Numerous different battery systems have been proposed for use in portable applications over the years. Among the earliest were primary (i.e., non-rechargeable) alkaline cells. Early rechargeable battery systems included lead acid, and nickel cadmium (NiCad), each of which has enjoyed considerable success in the market place. Lead acid batteries are preferred for applications in which ruggedness and durability are required and hence have been the choice of automotive and heavy industrial settings. Conversely, NiCad batteries have been preferred for smaller portable applications. More recently, nickel metal hydride systems (NiMH) have found increasing acceptance for both large and small applications. In order to achieve high current rates, e.g. for digital pulse electronics applications, a new class of cells is also now emerging, generally referred to as electrochemical capacitors (ECC).

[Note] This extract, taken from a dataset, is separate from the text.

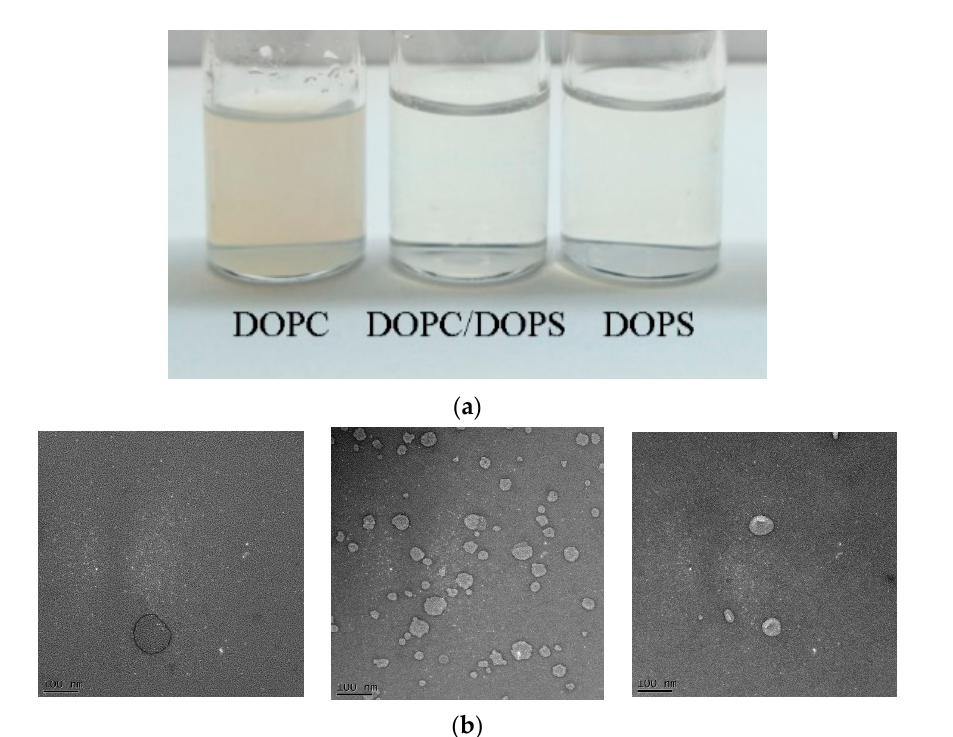
Figure 2. Optimization and characterization of the belinostat-loaded liposome delivery system. ( a ) Observation of the belinostat-loaded liposome delivery system. ( b ) Transmission electron microscopy (TEM) images of belinostat-loaded liposomes with DOPC, DOPS, or mixed DOPC/DOPS groups (left to right).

Higher voltage cell chemistries are evolving and finding a place in cell markets, the most prominent current example being lithium ion cells; these are for the most part non-aqueous. However, aqueous based systems such as lead acid, Nicad, NiMH, ECC, and primary alkaline cells continue to be popular among consumers. Cell manufacturers continue to look for ways to improve the quality of these aqueous based cells as well as more advanced cells, and to detect defective cells either during manufacturing or at later points. Leaks often correlate with a variety of internal cell malfunctions, including transient short circuits in cells, high self-discharge, corrosion of tabs and current collectors, failure to pass current, and in addition electrolyte frequently damage the electrical devices for which they were intended to provide power. Cells that have suffered substantial leaks often are coated with a powdery residue, comprised of base, acid, and or salt that had been dissolved in the leaked electrolyte solution. However, such deposits may also result from the leak of a neighboring cell. For many purposes visual observation of residues is considered a crude, time consuming, and somewhat unreliable test, and one would prefer to have a method that would determine immediately which, if any, cells in a lot had leaked.
Accordingly, there exists a need for improved means of indicating electrolyte leaks.